From TFA, on the second page, the UART is the same size as the NAND flash! for it to be that big, they must be fabbing a full-sized 8250 on its original process.
SJW n. One who posts facts.
If you were really keen you could stuff a few extra 1x2inch ARM cards in the box and have a Beowulf cluster in a sub-laptop box.
The sub-notebook is nothing new. I have an old Psion7 (http://newth.net/psion7/index.html) that must be 6 or seven years old now. It was a bit slow, but only had a 100MHz StrongARM CPU. A re-jig with a modern 600MHz+ ARM would fly!
Engineering is the art of compromise.
"impressive visual experiences while maintaining idle power consumption under 100 mW"
Qualcomm's 7200 already maintains idle power consumption under about 50mW on HTC devices even with screen drawing power. Of course, the claimed "impressive visual experiences" on this chip can't be verified since Qualcomm/HTC neglected to provide any drivers and their chips run slower than 4yr old hardware. Turns out to be a licensing issue, not a technical issue.
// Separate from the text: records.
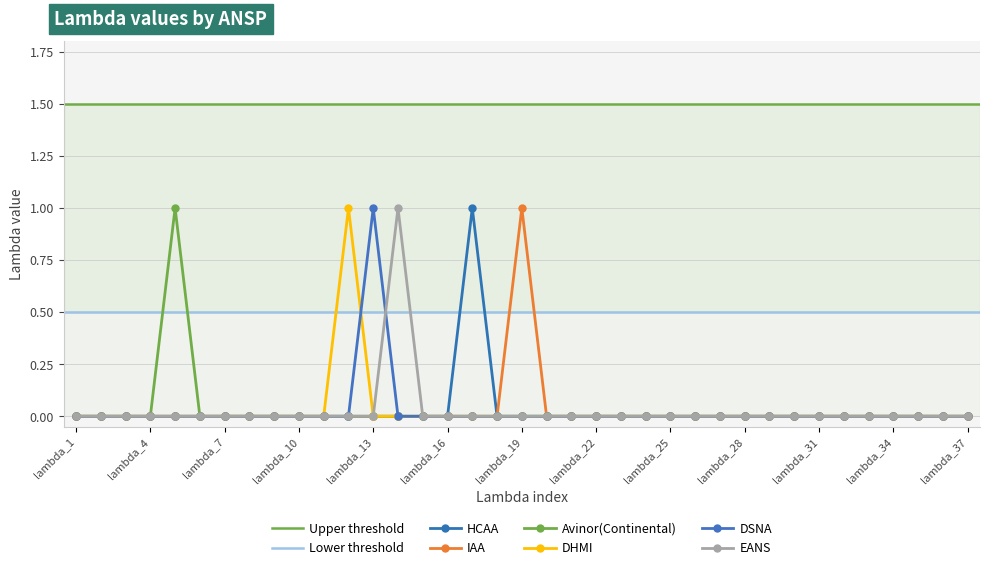

Which series has the largest total across all categories?

HCAA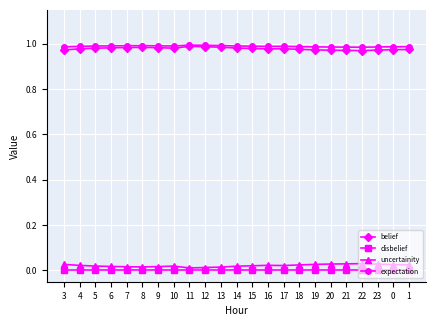

Is the value of disbelief at 17 greater than the value of uncertainity at 19?

No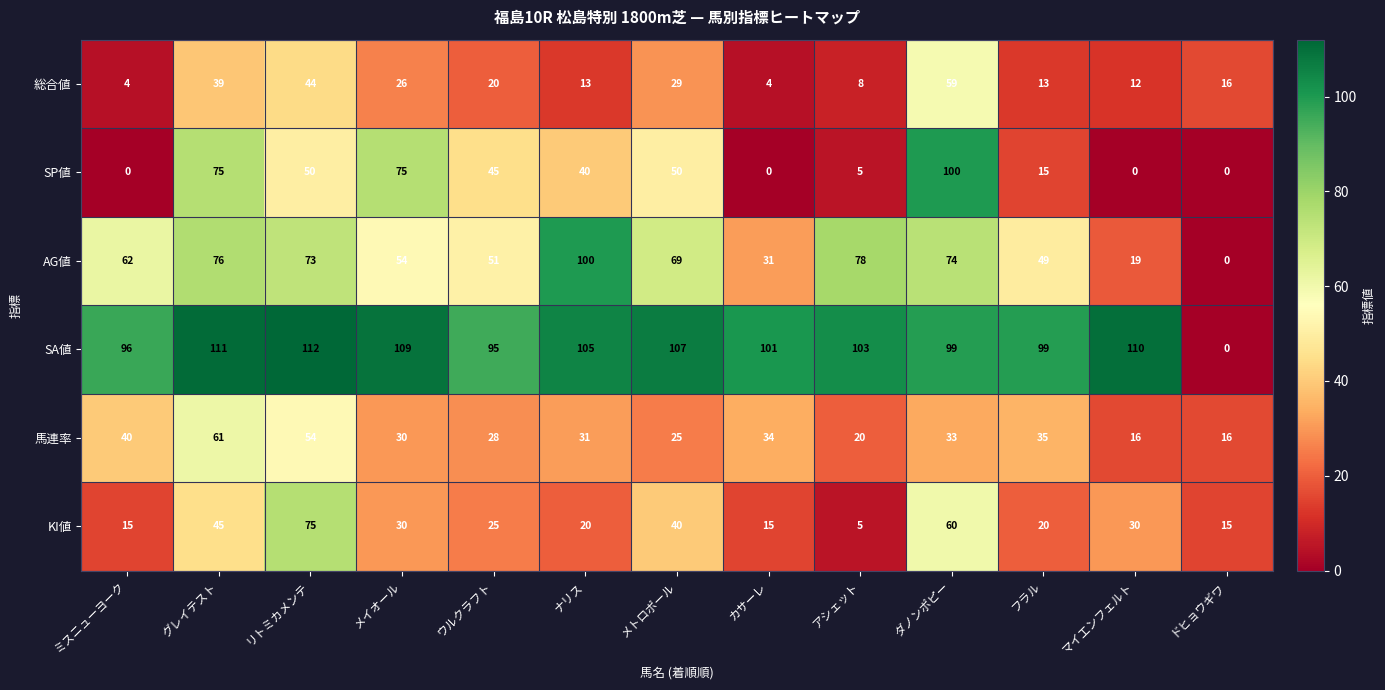

What value does the 馬連率 series have at ウルクラフト, to the nearest 5?

30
So depending how nVIDIA prices their chip, we may once again get more devices with "impressive visual experiences" not-yet-enabled.
When was the last time a Slashdot summary didn't have something wrong with it?
The title of the referenced article is "Its not X86, but who cares?" There's no X86 in an ARM processor. It's a licensed design.
It was too much for the Slashdot editor to read even the first 3 words of the summary?
"... even the first 3 words of the summary?" should be ... even the first 3 words of the article?
Hopefully NVidia won't sink in this mine field. Just look what happened to ATI & Intel's ventures into interactive TV. Broadcom is the immobile giant in interactive TV. U better know what you're doing if you're going to go up against The Broad. Now let's port OCAP to Tega or Tegra, or whatever it is.
Now can I have one in my phone, one in a EEE type notebook, one in a regular full size notebook, one in a desktop, one in my car, and have them all communicate via wifi N and turn into a cluster if they are close by?
Thanks Nvidia!
I hold very few opinions. I hold information based on observation and fact. If you wish to disagree, please use facts.
I thought the standard unit of size was an "American Football Field." How many dimes are there to a football field?
Stupid lameness filter. Slashdot did too:
http://hardware.slashdot.org/article.pl?sid=08/06/02/1441214
Why didn't they?
No danger of ever running MS on one. And much less power consumption. Well, maybe next generation will feature something like this SOC from Nvidia.
All these ARM 11s SOCs but they're all in QFBGA packaging. I wish somebody would release something in a good ol' DIP. Yeah, sure some of the pins would have to be cut out but you can go over a hundred pins on a DIP and most of these SMT BGA packages only have two hundred pins to begin with. A lot of the I/O is for fairly esoteric stuff. Just leave the video, the audio, power, ethernet and drop off all the funky DSP cellphone stuff.
Stick like eight of these breadboarded in a stack on a KVM with an LCD monitor. Geek city.
WinCE is also targetted at other functions such as set top boxes etc. where SMP is could be very handy.
Engineering is the art of compromise.
As an engine coder for Windows Mobile.. all I ask of nVidia (and all hardware manufactureres) is to PROVIDE PROPER Direct 3D mobile drivers! There are SO many devices on the market that feature 3D hardware yet it's dormant because there are no drivers for it!
I hate you all....
Seeing as how this chipset was made to run Java there is an x86 emulator in Java and they ought to be able to get at least a 4.44MHz 8088 emulation out of this chipset. Just think :-)
Many ARM cores can run JVM bytecode directly. So Intel is behind the curve still when it comes to embedded processors.